Lydia eut un petit sourire, le regard un peu fuyant. Probablement était-elle tout aussi mal à l'aise. D'ailleurs, c'était le cas pour beaucoup d'entre eux. Parmi tous les couples qui attendaient devant l'auditoire, seuls quatre ou cinq couples semblaient discuter et s'apprécier, les autres restaient invariablement mutiques, immobiles ou même dos l'un par rapport à l'autre. Des barrières invisibles étaient érigées entre la plupart des gens.

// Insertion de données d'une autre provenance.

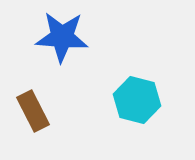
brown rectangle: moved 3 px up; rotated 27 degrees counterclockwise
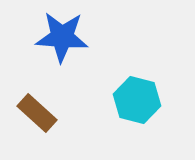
brown rectangle: moved 4 px right, 2 px down; rotated 21 degrees counterclockwise
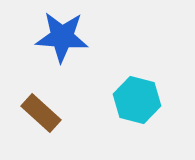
brown rectangle: moved 4 px right
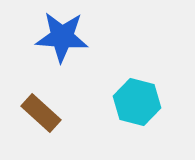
cyan hexagon: moved 2 px down
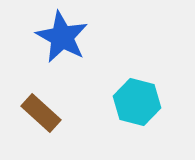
blue star: rotated 24 degrees clockwise
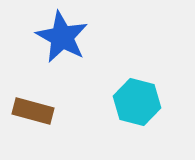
brown rectangle: moved 8 px left, 2 px up; rotated 27 degrees counterclockwise
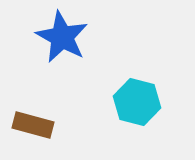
brown rectangle: moved 14 px down
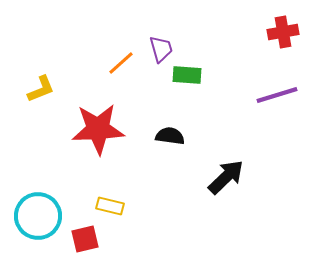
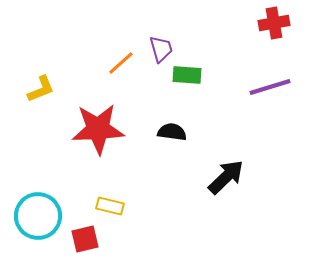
red cross: moved 9 px left, 9 px up
purple line: moved 7 px left, 8 px up
black semicircle: moved 2 px right, 4 px up
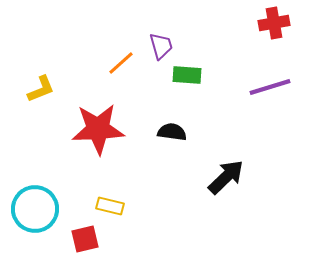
purple trapezoid: moved 3 px up
cyan circle: moved 3 px left, 7 px up
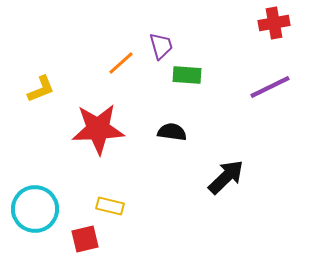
purple line: rotated 9 degrees counterclockwise
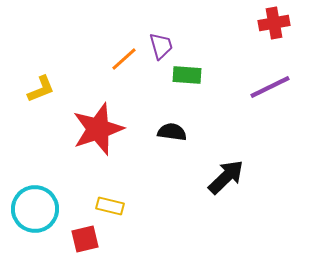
orange line: moved 3 px right, 4 px up
red star: rotated 16 degrees counterclockwise
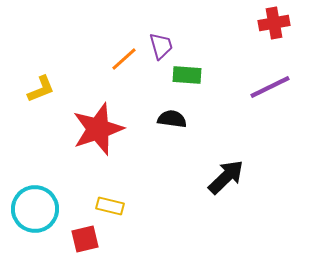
black semicircle: moved 13 px up
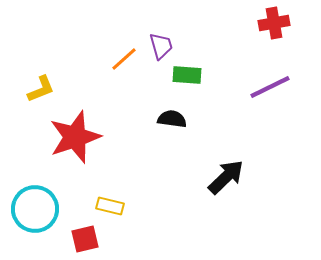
red star: moved 23 px left, 8 px down
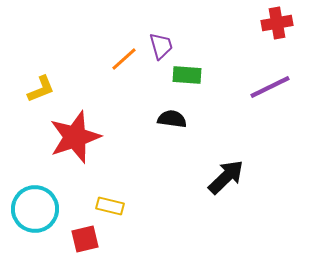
red cross: moved 3 px right
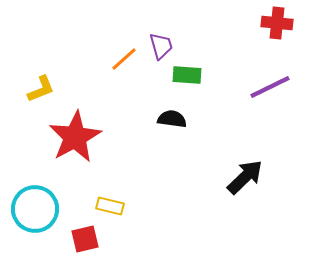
red cross: rotated 16 degrees clockwise
red star: rotated 10 degrees counterclockwise
black arrow: moved 19 px right
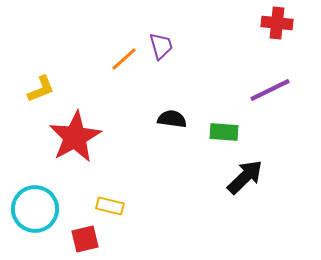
green rectangle: moved 37 px right, 57 px down
purple line: moved 3 px down
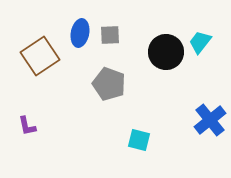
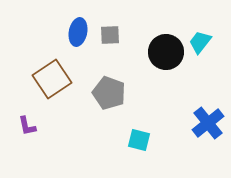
blue ellipse: moved 2 px left, 1 px up
brown square: moved 12 px right, 23 px down
gray pentagon: moved 9 px down
blue cross: moved 2 px left, 3 px down
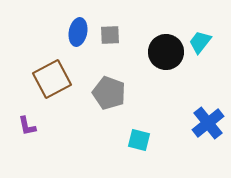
brown square: rotated 6 degrees clockwise
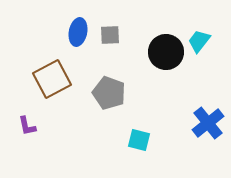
cyan trapezoid: moved 1 px left, 1 px up
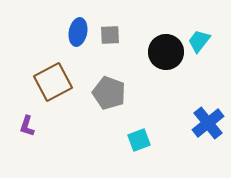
brown square: moved 1 px right, 3 px down
purple L-shape: rotated 30 degrees clockwise
cyan square: rotated 35 degrees counterclockwise
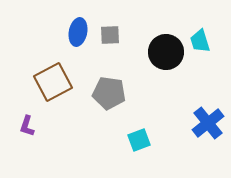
cyan trapezoid: moved 1 px right; rotated 55 degrees counterclockwise
gray pentagon: rotated 12 degrees counterclockwise
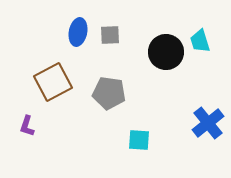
cyan square: rotated 25 degrees clockwise
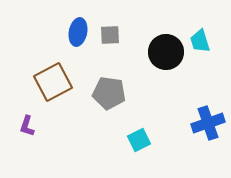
blue cross: rotated 20 degrees clockwise
cyan square: rotated 30 degrees counterclockwise
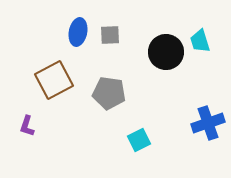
brown square: moved 1 px right, 2 px up
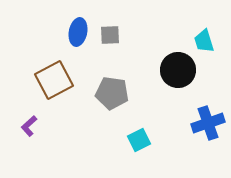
cyan trapezoid: moved 4 px right
black circle: moved 12 px right, 18 px down
gray pentagon: moved 3 px right
purple L-shape: moved 2 px right; rotated 30 degrees clockwise
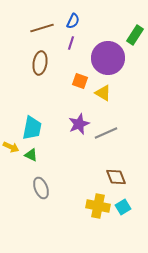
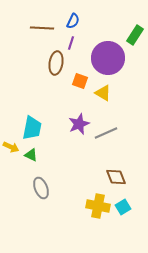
brown line: rotated 20 degrees clockwise
brown ellipse: moved 16 px right
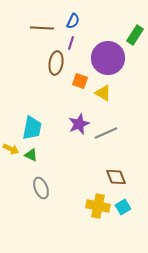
yellow arrow: moved 2 px down
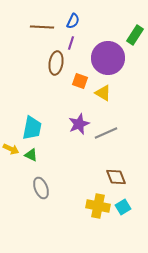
brown line: moved 1 px up
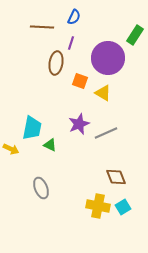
blue semicircle: moved 1 px right, 4 px up
green triangle: moved 19 px right, 10 px up
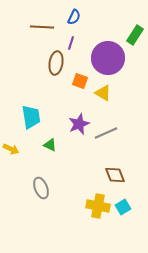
cyan trapezoid: moved 1 px left, 11 px up; rotated 20 degrees counterclockwise
brown diamond: moved 1 px left, 2 px up
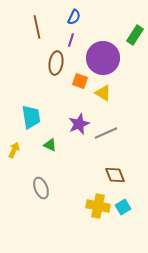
brown line: moved 5 px left; rotated 75 degrees clockwise
purple line: moved 3 px up
purple circle: moved 5 px left
yellow arrow: moved 3 px right, 1 px down; rotated 91 degrees counterclockwise
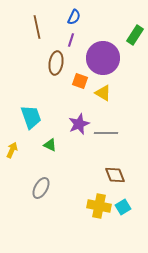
cyan trapezoid: rotated 10 degrees counterclockwise
gray line: rotated 25 degrees clockwise
yellow arrow: moved 2 px left
gray ellipse: rotated 50 degrees clockwise
yellow cross: moved 1 px right
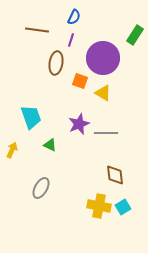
brown line: moved 3 px down; rotated 70 degrees counterclockwise
brown diamond: rotated 15 degrees clockwise
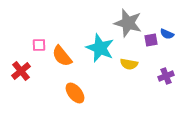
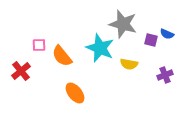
gray star: moved 5 px left, 1 px down
purple square: rotated 24 degrees clockwise
purple cross: moved 1 px left, 1 px up
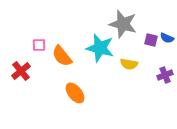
blue semicircle: moved 4 px down
cyan star: rotated 8 degrees counterclockwise
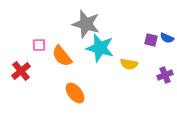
gray star: moved 37 px left
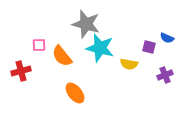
purple square: moved 2 px left, 7 px down
red cross: rotated 24 degrees clockwise
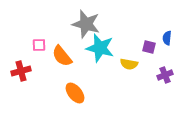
blue semicircle: rotated 72 degrees clockwise
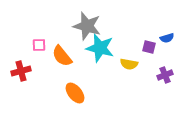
gray star: moved 1 px right, 2 px down
blue semicircle: rotated 112 degrees counterclockwise
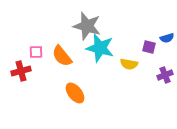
pink square: moved 3 px left, 7 px down
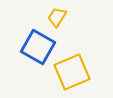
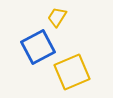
blue square: rotated 32 degrees clockwise
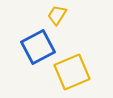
yellow trapezoid: moved 2 px up
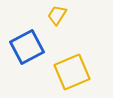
blue square: moved 11 px left
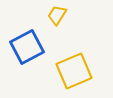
yellow square: moved 2 px right, 1 px up
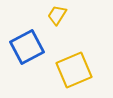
yellow square: moved 1 px up
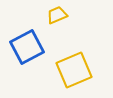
yellow trapezoid: rotated 35 degrees clockwise
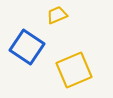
blue square: rotated 28 degrees counterclockwise
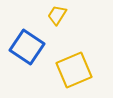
yellow trapezoid: rotated 35 degrees counterclockwise
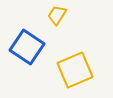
yellow square: moved 1 px right
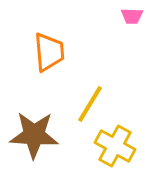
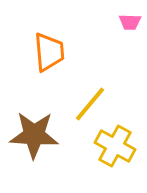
pink trapezoid: moved 2 px left, 6 px down
yellow line: rotated 9 degrees clockwise
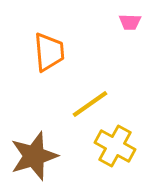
yellow line: rotated 15 degrees clockwise
brown star: moved 21 px down; rotated 21 degrees counterclockwise
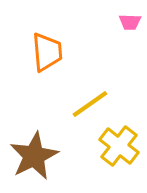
orange trapezoid: moved 2 px left
yellow cross: moved 4 px right; rotated 9 degrees clockwise
brown star: rotated 9 degrees counterclockwise
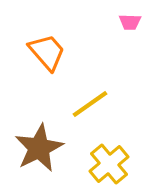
orange trapezoid: rotated 36 degrees counterclockwise
yellow cross: moved 10 px left, 18 px down; rotated 12 degrees clockwise
brown star: moved 5 px right, 8 px up
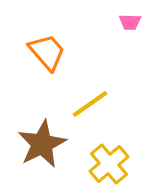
brown star: moved 3 px right, 4 px up
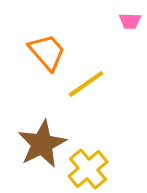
pink trapezoid: moved 1 px up
yellow line: moved 4 px left, 20 px up
yellow cross: moved 21 px left, 5 px down
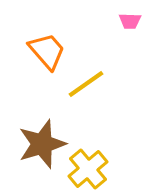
orange trapezoid: moved 1 px up
brown star: rotated 9 degrees clockwise
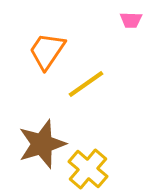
pink trapezoid: moved 1 px right, 1 px up
orange trapezoid: rotated 105 degrees counterclockwise
yellow cross: rotated 9 degrees counterclockwise
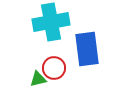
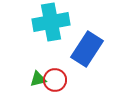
blue rectangle: rotated 40 degrees clockwise
red circle: moved 1 px right, 12 px down
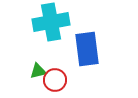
blue rectangle: rotated 40 degrees counterclockwise
green triangle: moved 8 px up
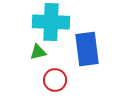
cyan cross: rotated 12 degrees clockwise
green triangle: moved 19 px up
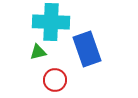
blue rectangle: rotated 12 degrees counterclockwise
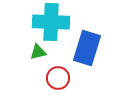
blue rectangle: moved 1 px up; rotated 36 degrees clockwise
red circle: moved 3 px right, 2 px up
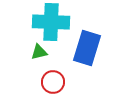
green triangle: moved 1 px right
red circle: moved 5 px left, 4 px down
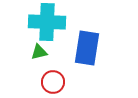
cyan cross: moved 4 px left
blue rectangle: rotated 8 degrees counterclockwise
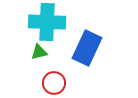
blue rectangle: rotated 16 degrees clockwise
red circle: moved 1 px right, 1 px down
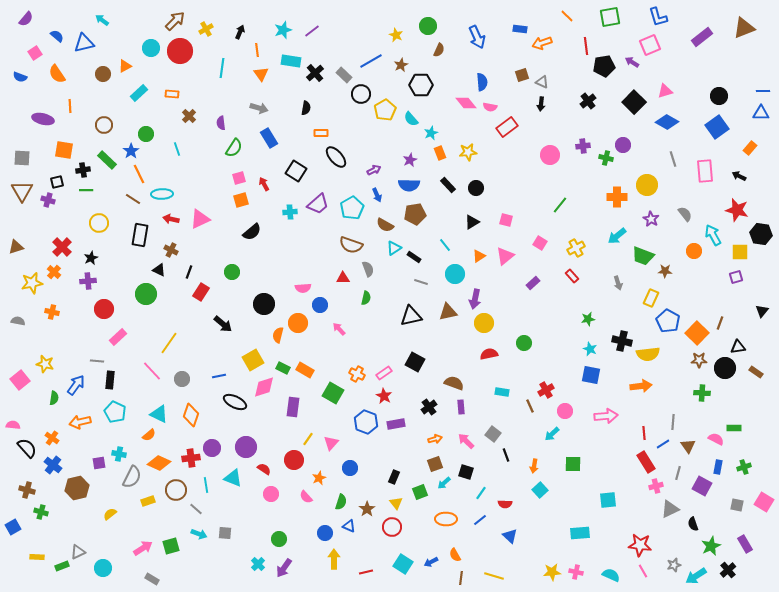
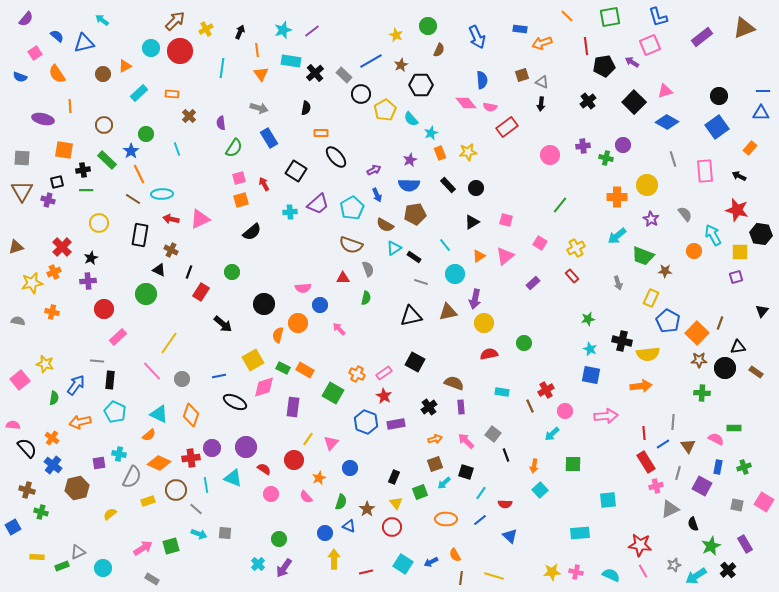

Jimmy répondit, mais Lewis n'écoutait pas vraiment. Il scrutait la porte. Misty allait-elle venir ? L'heure du rendez-vous était déjà passé. Par chance, la personne qui s'occupait de cette première réunion n'était pas encore arrivé.

Lewis soupira et considéra ces deux anciens amis. Il fronça un peu les sourcils.

— Vous êtes... ensemble ? Du coup ?

Lydia croisa les bras sur sa poitrine en se pinçant les lèvres.

— Oui, on est ensemble ! répondit Jimmy du tac au tac.

D'ailleurs, avec beaucoup de joie... Qui ne semblait pas forcément partagée.

Ce fut à ce moment que Misty décida d'apparaître. Lewis la vit venir du coin de l'oeil. Il fit mine de ne pas la voir, jusqu'à ce qu'il fut clair qu'elle s'approchait vers eux, sans l'ombre d'un doute. Le jeune homme la regarda, puis vérifia vers ses amis. Il se racla la gorge en baissant les yeux.

Elle l'avait appelée. Lewis. Il ne pouvait guère nier que c'était lui.

— Salut, dit-il sans conviction.

Il afficha un sourire contrit. Heureusement, ou malheureusement, Jimmy prit la les devants dans la conversation, tel le bavard qu'il était.

— Salut ! Tu t'appelles comment ? demanda Jimmy avec un léger froncement de sourcils.

Lewis aurait bien eu envie de s'enterrer six pieds sous terre.

— Bien le bonjour !

La silhouette d'un homme en costume apparut dans le couloir, petite valisette en main. Le groupe de jeunes couples se mit en branle à son arrivée. Le psychologue s'approcha de l'entrée, inséra le clé dans la serrure de la porte et l'ouvrit pour laisser entrer ses « patients ».

— Veuillez vous installez par deux. Je vous laisse bien évidemment deviner votre partenaire du jour, dit-il avec une pointe de dérision.

Lewis regarda Misty, pendant que son couple d'amis entrait devant eux. Il ne savait pas vraiment quoi lui dire, quoi faire. Alors il préféra être silencieux, comme la plupart des futurs mariés autour d'eux.

— Ne vous faites pas priés, installez-vous. Je vais rapidement faire les présences et nous pourrons entamer la séance, expliqua l'animateur en refermant la porte derrière tout le monde.